Maleckas A, Venclauskas L, Wallenius V, Lönroth H, Fändriks L
Department of Gastrosurgical Research and Education, Institute of Clinical Sciences, The Sahlgrenska Academy, University of Gothenburg, Gothenburg, Sweden Department of Surgery, Medical Academy, Lithuanian University of Health Sciences, Kaunas, Lithuania
Department of Surgery, Medical Academy, Lithuanian University of Health Sciences, Kaunas, Lithuania.

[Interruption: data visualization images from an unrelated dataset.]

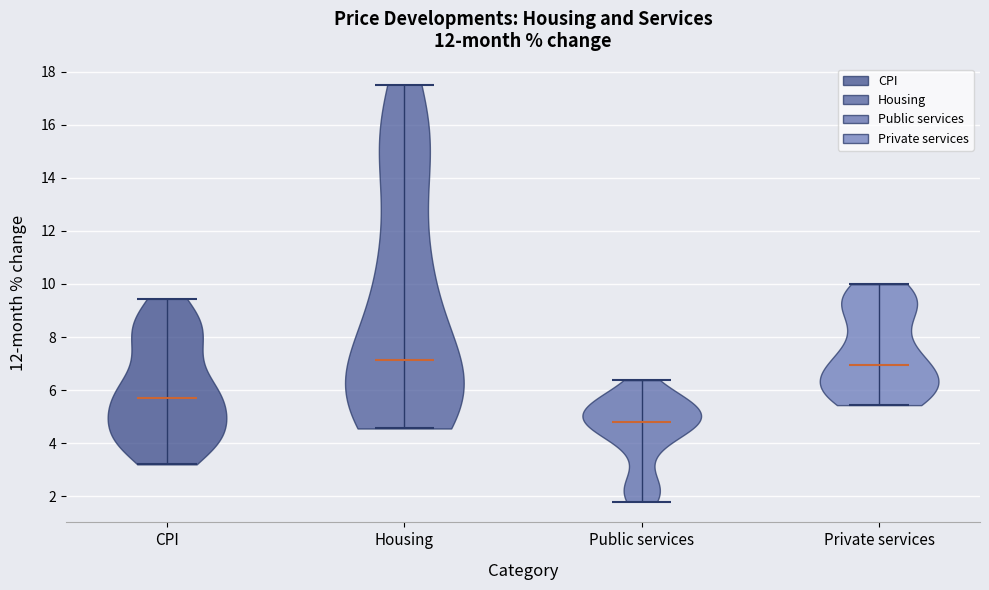

Reading left to right, read every violin against the y-axis: where its median line is, and the lowest and highest points it reaches. The values are not printed on the chart, so give them approximately, as read against the axis.

CPI: median line 5.8, lowest point 3.2, highest point 9.4
Housing: median line 7.2, lowest point 4.6, highest point 17.6
Public services: median line 4.8, lowest point 1.8, highest point 6.4
Private services: median line 7.0, lowest point 5.4, highest point 10.0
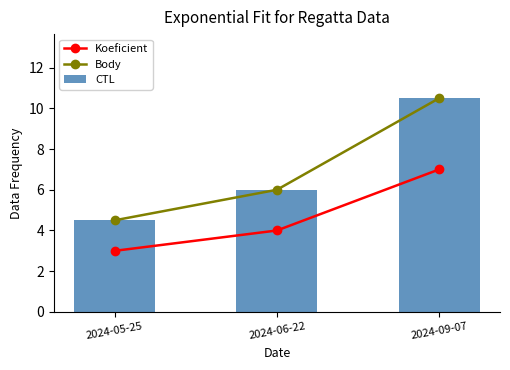

Reading left to right, what are all the values shown in this chart?

Koeficient: 2024-05-25=3.0	2024-06-22=4.0	2024-09-07=7.0
Body: 2024-05-25=4.5	2024-06-22=6.0	2024-09-07=10.5
CTL: 2024-05-25=4.5	2024-06-22=6.0	2024-09-07=10.5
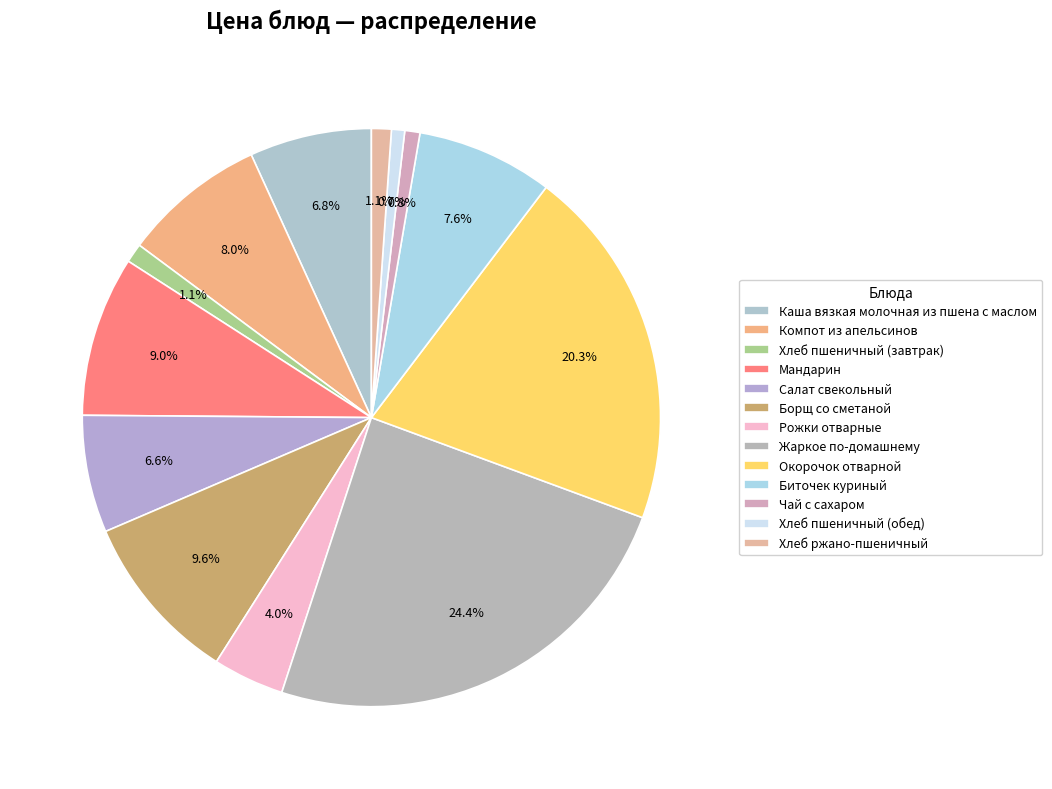

True or false: Окорочок отварной accounts for 26% of the total.

False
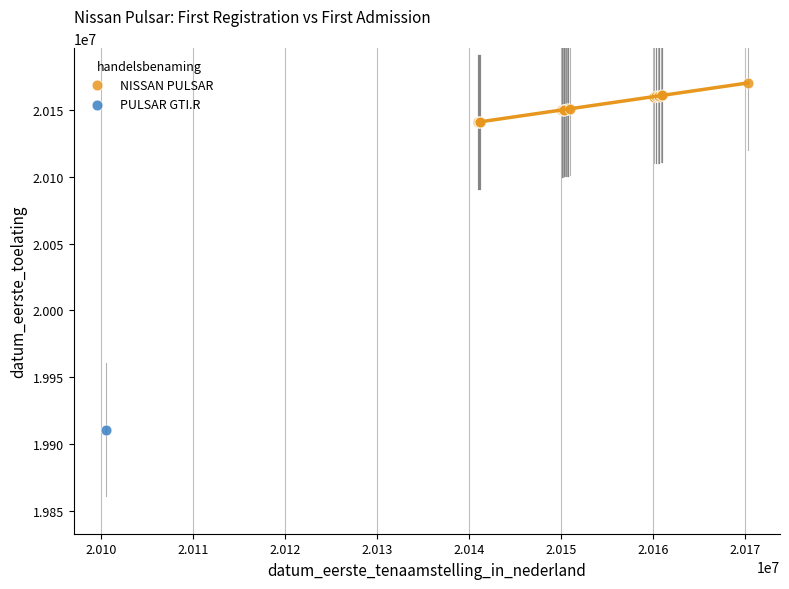

What are all the series names shown in the legend?

NISSAN PULSAR, PULSAR GTI.R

Scand J Surg. 2015 Mar;104(1):40-7. doi: 10.1177/1457496914561140. Epub 2015 Jan 26.
The prevalence of diabetes is increasing worldwide, and most of the cases are type 2 diabetes mellitus. The relationship between type 2 diabetes mellitus and obesity is well established, and surgical treatment is widely used for obese patients with type 2 diabetes mellitus. The aim was to present current knowledge about the possible mechanisms responsible for glucose control after surgical procedures and to review the surgical treatment results.
Medical literature was searched for the articles presenting the impact of surgical treatment on glycemic control, long-term results, and possible mechanisms of action among obese individuals with type 2 diabetes mellitus.
Remission of type 2 diabetes mellitus after bariatric surgery depends on the definition of the remission used. Complete remission rate after surgery with the new criteria is lower than was considered before. Randomized controlled studies demonstrate that surgery is superior to best medical treatment for the patients with type 2 diabetes mellitus. The recurrence of type 2 diabetes mellitus after bariatric surgery is observed in up to 40% of cases with ≥ 5 years of follow-up. Despite the recurrence of type 2 diabetes mellitus in this group, better glycemic control and lower risk of macrovascular complications are present. Incretin effects on glycemic control after bariatric surgery are well described, but the role of other possible mechanisms (bile acids, microbiota, intestinal gluconeogenesis) in humans is unclear.
Surgery is an effective treatment of type 2 diabetes mellitus in obese patients. The most optimal surgical procedure for the treatment of obese patients with type 2 diabetes mellitus is still to be established. More research is needed to explore the mechanisms of glycemic control after bariatric surgery.
糖尿病在全球的患病率正在上升,且大多数病例为2型糖尿病。2型糖尿病与肥胖之间的关系已得到充分证实,手术治疗广泛应用于肥胖的2型糖尿病患者。目的是介绍有关手术治疗后血糖控制的可能机制的现有知识,并综述手术治疗结果。
检索医学文献,查找有关手术治疗对2型糖尿病肥胖个体血糖控制的影响、长期结果及可能作用机制的文章。
减重手术后2型糖尿病的缓解取决于所采用的缓解定义。采用新标准手术后的完全缓解率低于之前所认为的。随机对照研究表明,对于2型糖尿病患者,手术优于最佳药物治疗。在随访≥5年的病例中,高达40%的患者在减重手术后出现2型糖尿病复发。尽管该组出现2型糖尿病复发,但血糖控制更好,大血管并发症风险更低。关于减重手术后肠促胰岛素对血糖控制的作用已有充分描述,但其他可能机制(胆汁酸、微生物群、肠道糖异生)在人体中的作用尚不清楚。
手术是肥胖患者2型糖尿病的有效治疗方法。治疗肥胖的2型糖尿病患者的最优化手术方式仍有待确定。需要更多研究来探索减重手术后血糖控制的机制。